Work to be completed: Restate word for word the lines of the material below, from the line with "Enge, M. Russell" to the line with "Дроны пахнут не хлебом, а", both lines included, and no others.
+++
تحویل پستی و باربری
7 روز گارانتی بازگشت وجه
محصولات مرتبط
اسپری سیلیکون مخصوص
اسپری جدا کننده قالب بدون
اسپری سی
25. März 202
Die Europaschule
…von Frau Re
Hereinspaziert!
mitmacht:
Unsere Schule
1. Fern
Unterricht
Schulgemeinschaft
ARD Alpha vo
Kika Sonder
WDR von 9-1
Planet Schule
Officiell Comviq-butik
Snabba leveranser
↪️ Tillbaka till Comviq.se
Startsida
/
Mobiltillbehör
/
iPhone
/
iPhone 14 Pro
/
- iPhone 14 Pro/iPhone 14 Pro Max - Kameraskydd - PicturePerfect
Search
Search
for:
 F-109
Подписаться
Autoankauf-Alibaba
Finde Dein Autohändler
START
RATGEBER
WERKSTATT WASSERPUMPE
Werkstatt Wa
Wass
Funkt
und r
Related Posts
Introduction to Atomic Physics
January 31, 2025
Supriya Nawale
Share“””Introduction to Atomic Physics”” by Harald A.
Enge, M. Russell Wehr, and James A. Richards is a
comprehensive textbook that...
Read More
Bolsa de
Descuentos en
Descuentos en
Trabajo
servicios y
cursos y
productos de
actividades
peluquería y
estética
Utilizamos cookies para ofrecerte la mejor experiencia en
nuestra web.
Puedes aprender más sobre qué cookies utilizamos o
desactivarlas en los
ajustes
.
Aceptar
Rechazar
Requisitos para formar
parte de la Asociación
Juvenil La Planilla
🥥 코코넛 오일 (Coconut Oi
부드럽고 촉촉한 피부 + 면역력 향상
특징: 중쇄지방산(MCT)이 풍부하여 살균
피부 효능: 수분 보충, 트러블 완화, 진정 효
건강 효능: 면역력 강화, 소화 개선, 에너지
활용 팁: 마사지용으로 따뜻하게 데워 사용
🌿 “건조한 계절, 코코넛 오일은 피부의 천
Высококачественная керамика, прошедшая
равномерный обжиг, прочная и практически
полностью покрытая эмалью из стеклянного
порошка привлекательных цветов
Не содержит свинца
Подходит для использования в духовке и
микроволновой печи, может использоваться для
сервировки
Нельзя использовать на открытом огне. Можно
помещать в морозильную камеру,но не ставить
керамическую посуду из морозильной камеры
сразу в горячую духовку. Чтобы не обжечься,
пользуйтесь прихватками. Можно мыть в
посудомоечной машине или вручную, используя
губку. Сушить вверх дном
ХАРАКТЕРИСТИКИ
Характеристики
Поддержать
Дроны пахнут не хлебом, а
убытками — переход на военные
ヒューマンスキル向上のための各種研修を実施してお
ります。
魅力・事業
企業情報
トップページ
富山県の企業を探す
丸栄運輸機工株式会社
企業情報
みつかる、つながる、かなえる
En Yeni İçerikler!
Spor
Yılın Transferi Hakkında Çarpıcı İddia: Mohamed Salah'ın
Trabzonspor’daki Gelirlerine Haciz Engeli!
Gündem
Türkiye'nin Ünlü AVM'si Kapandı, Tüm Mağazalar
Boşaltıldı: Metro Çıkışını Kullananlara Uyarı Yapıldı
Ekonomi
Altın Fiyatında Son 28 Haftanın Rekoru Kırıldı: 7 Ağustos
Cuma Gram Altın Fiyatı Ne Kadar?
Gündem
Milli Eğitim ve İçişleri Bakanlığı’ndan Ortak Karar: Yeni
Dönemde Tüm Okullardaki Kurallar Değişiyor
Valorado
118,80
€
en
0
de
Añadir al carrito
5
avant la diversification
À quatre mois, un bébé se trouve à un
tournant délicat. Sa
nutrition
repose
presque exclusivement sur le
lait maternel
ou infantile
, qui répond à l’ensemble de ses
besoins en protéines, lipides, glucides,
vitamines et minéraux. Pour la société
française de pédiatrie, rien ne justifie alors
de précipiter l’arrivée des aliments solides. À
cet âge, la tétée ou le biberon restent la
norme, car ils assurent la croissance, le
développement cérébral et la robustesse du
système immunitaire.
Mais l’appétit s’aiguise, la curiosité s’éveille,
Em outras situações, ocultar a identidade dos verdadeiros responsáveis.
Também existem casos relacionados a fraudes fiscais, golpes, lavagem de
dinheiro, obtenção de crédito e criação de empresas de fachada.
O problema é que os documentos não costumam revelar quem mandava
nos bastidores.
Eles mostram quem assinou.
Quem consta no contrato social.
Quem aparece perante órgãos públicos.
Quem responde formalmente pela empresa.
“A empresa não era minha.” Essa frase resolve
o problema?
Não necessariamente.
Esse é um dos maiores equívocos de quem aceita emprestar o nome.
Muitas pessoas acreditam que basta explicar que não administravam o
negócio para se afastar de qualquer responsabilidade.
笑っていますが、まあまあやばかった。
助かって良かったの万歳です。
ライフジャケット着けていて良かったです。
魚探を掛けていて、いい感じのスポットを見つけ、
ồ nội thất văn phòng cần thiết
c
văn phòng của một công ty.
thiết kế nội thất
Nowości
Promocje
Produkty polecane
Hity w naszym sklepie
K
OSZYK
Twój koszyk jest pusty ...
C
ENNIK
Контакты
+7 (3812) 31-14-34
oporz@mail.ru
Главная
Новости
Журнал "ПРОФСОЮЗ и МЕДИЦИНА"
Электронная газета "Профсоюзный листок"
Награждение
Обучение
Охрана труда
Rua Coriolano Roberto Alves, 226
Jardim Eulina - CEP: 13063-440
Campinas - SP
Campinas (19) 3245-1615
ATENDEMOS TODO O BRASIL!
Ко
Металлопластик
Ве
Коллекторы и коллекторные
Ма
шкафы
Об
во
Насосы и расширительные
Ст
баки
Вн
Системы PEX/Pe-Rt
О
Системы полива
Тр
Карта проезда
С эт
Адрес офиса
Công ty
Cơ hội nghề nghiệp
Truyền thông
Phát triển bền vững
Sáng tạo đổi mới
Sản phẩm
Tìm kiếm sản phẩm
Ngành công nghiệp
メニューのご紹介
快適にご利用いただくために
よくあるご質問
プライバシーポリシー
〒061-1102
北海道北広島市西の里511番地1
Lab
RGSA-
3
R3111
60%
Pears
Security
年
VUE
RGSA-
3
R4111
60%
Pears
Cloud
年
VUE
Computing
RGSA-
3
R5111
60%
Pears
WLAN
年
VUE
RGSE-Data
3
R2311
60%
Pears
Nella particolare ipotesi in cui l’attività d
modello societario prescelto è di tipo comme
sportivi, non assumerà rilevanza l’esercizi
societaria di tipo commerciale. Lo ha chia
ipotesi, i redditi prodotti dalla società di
+++
Exercise result:
Enge, M. Russell Wehr, and James A. Richards is a
comprehensive textbook that...
Read More
Bolsa de
Descuentos en
Descuentos en
Trabajo
servicios y
cursos y
productos de
actividades
peluquería y
estética
Utilizamos cookies para ofrecerte la mejor experiencia en
nuestra web.
Puedes aprender más sobre qué cookies utilizamos o
desactivarlas en los
ajustes
.
Aceptar
Rechazar
Requisitos para formar
parte de la Asociación
Juvenil La Planilla
🥥 코코넛 오일 (Coconut Oi
부드럽고 촉촉한 피부 + 면역력 향상
특징: 중쇄지방산(MCT)이 풍부하여 살균
피부 효능: 수분 보충, 트러블 완화, 진정 효
건강 효능: 면역력 강화, 소화 개선, 에너지
활용 팁: 마사지용으로 따뜻하게 데워 사용
🌿 “건조한 계절, 코코넛 오일은 피부의 천
Высококачественная керамика, прошедшая
равномерный обжиг, прочная и практически
полностью покрытая эмалью из стеклянного
порошка привлекательных цветов
Не содержит свинца
Подходит для использования в духовке и
микроволновой печи, может использоваться для
сервировки
Нельзя использовать на открытом огне. Можно
помещать в морозильную камеру,но не ставить
керамическую посуду из морозильной камеры
сразу в горячую духовку. Чтобы не обжечься,
пользуйтесь прихватками. Можно мыть в
посудомоечной машине или вручную, используя
губку. Сушить вверх дном
ХАРАКТЕРИСТИКИ
Характеристики
Поддержать
Дроны пахнут не хлебом, а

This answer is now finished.